Beherzigen Sie daher bitte folgende Sicherheitstipps der Polizei:

• Beachten Sie im eigenen Interesse unbedingt Warnschilder, die auf mögliche Wildwechsel hinweisen!

• Reduzieren Sie Ihr Tempo deutlich! 70- 80 Stundenkilometer sollten das oberste Limit sein, um im Falle des Falles einen möglichst kurzen Anhalteweg zu haben.

• Vorausschauendes Fahren und ein entsprechendes Gefahrenbewusstsein können folgenschwere Wildunfälle vermeiden helfen: Behalten Sie die Fahrbahnränder im Auge und halten Sie wenn möglich einen Sicherheitsabstand zum rechten Fahrbahnrand ein

• Falls plötzlich Wild auftaucht: nicht in Hektik verfallen!

• Nicht unkontrolliert ausweichen! Riskieren Sie nicht gegen einen Baum zu prallen oder gar in den Gegenverkehr zu geraten! Dann lieber das kleinere Übel wählen und zunächst geradeaus in Richtung des Tieres fahren!

• Gefährden Sie möglichst auch nicht den nachfolgenden Verkehr! Bremsen Sie nur, wenn kein Auffahrunfall droht!

• Ist die Fahrbahn für ein Bremsmanöver frei, so sollten Sie allerdings konsequent bremsen, hupen und abblenden, damit das Wild auf der Straße vor Ihnen einen Fluchtweg finden kann.

• Rechnen Sie außerdem damit, dass nach dem ersten Tier noch ein ganzes Rudel Ihre Fahrbahn kreuzen könnte! Bleiben Sie bremsbereit!

Wenn es trotzdem zu einem Crash gekommen ist:

• Auch hier gilt: Ruhe bewahren und umsichtig handeln!

• Unfallstelle absichern! Warnblinklicht einschalten! Warndreieck in ausreichendem Abstand von der Unfallstelle aufstellen! Achten Sie dabei darauf, dass andere Verkehrsteilnehmer Sie in der Dunkelheit wahrnehmen können; etwa, indem Sie zum Beispiel eine reflektierende Warnweste tragen!

• Wurde jemand verletzt, so leisten Sie Erste Hilfe!

• Um nachfolgende Verkehrsteilnehmer nicht zu gefährden, sollten Sie tote Tiere wenn möglich an den Fahrbahnrand schaffen.
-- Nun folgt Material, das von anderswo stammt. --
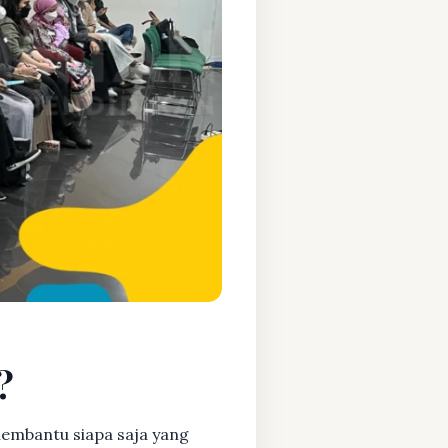
?
embantu siapa saja yang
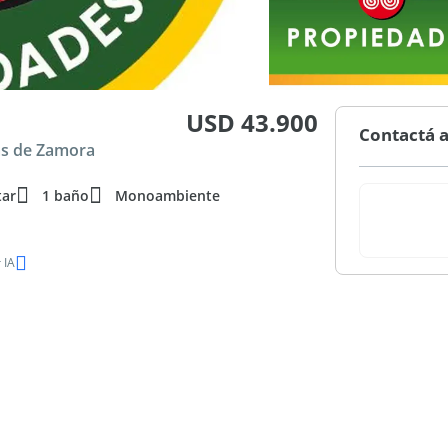
USD 43.900
Contactá a
as de Zamora
tar
1 baño
Monoambiente
 IA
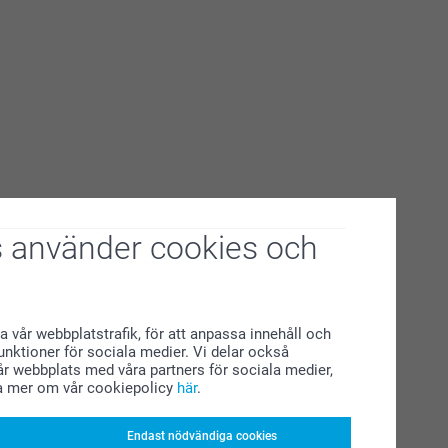
 använder cookies och
a vår webbplatstrafik, för att anpassa innehåll och
funktioner för sociala medier. Vi delar också
r webbplats med våra partners för sociala medier,
a mer om vår cookiepolicy
här
.
Endast nödvändiga cookies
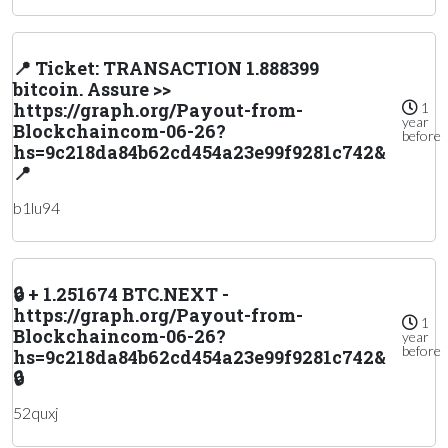
📍 Ticket: TRANSACTION 1.888399
bitcoin. Assure >>
https://graph.org/Payout-from-
1
year
Blockchaincom-06-26?
before
hs=9c218da84b62cd454a23e99f9281c742&
📍
b1lu94
🔒 + 1.251674 BTC.NEXT -
https://graph.org/Payout-from-
1
Blockchaincom-06-26?
year
before
hs=9c218da84b62cd454a23e99f9281c742&
🔒
52quxj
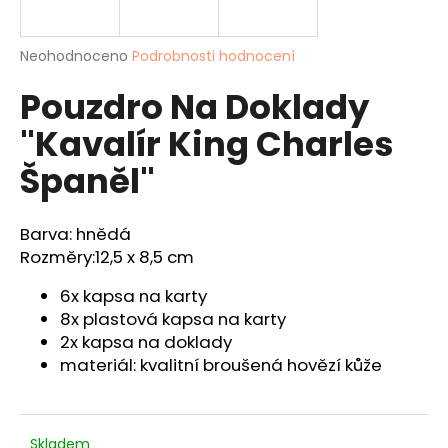
a
j
Průměrné
Neohodnoceno
Podrobnosti hodnocení
í
hodnocení
Pouzdro Na Doklady
produktu
t
je
?
"Kavalír King Charles
0,0
z
Španěl"
5
hvězdiček.
Barva: hnědá
HLEDAT
Rozměry:
12,5 x 8,5 cm
6x kapsa na karty
D
8x plastová kapsa na karty
o
2x kapsa na doklady
p
materiál: kvalitní broušená hovězí kůže
o
r
u
Skladem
Fassen Sie Füchse wegen der Tollwutgefahr möglichst nur mit Handschuhen, Lappen oder etwas Ähnlichem an!

• Angefahrene Tiere nicht mitnehmen, sonst droht eine Anzeige!
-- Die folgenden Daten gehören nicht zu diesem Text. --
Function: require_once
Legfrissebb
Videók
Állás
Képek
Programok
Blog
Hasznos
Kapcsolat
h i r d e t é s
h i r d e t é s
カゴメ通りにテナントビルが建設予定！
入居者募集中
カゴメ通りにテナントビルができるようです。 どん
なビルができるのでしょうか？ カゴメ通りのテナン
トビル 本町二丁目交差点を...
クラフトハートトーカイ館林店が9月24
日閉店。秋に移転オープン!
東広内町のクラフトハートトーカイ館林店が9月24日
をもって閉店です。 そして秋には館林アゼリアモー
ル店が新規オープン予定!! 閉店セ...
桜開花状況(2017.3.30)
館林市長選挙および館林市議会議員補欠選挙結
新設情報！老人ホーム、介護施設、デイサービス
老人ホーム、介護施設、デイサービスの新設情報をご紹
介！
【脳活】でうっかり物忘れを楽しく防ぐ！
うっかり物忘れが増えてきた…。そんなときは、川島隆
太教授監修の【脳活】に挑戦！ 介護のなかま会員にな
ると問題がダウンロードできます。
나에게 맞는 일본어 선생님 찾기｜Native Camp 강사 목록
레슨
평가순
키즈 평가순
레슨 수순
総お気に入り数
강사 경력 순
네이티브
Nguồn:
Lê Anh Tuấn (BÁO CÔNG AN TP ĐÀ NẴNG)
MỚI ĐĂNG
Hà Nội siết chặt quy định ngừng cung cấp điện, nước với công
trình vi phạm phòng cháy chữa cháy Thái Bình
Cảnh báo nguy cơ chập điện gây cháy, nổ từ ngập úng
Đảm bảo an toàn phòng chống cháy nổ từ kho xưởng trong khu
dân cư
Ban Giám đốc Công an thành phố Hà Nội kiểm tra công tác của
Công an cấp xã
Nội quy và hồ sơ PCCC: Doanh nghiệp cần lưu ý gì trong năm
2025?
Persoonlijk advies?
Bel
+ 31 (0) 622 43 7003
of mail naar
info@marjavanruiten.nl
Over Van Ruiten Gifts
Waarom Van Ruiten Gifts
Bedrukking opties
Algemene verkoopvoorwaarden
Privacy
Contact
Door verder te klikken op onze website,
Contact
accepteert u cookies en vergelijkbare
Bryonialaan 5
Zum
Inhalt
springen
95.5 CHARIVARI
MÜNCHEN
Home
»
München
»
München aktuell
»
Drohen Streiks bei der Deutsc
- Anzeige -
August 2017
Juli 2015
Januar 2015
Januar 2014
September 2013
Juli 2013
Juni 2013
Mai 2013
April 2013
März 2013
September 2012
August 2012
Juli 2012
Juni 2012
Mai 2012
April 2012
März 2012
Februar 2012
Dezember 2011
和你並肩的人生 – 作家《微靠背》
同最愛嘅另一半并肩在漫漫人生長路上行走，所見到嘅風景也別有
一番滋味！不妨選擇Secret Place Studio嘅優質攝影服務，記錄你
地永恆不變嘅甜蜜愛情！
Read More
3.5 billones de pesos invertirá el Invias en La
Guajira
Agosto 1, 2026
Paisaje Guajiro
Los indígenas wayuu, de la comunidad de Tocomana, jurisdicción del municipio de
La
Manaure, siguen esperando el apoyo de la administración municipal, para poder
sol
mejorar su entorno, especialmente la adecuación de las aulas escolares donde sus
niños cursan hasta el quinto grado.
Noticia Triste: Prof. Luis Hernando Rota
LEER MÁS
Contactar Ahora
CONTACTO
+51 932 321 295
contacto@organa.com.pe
• Für die Versicherung, der Sie den Schaden ebenfalls zeitnah melden sollten, ist es nützlich, wenn Sie Beweise sichern (Zeugen, Fotos, Unfallspuren wie z.B. Haarreste)!

• Wildunfälle am besten unverzüglich über 110 der Polizei melden! Die informiert dann auch den zuständigen Jäger.

• Wildschadensbescheinigungen“ für die Versicherungen werden vom Jagdausübungsberechtigten oder Revierpächter ausgestellt. Am besten – soweit möglich – unverzüglich am Unfallort, spätestens am nächsten Morgen einholen. Es könnten sich sonst Schwierigkeiten mit der Versicherung bei der Abwicklung des Schadens ergeben.

• Die Jagdausübungsberechtigten und Revierpächter sind berechtigt, für die Ausstellung der „Wildschadensbescheinigung“ eine geringe Gebühr zu erheben.

Die Polizei und die Jägerinnen und Jäger unserer Kreisjägerschaft wünschen Ihnen eine unfallfreie Fahrt.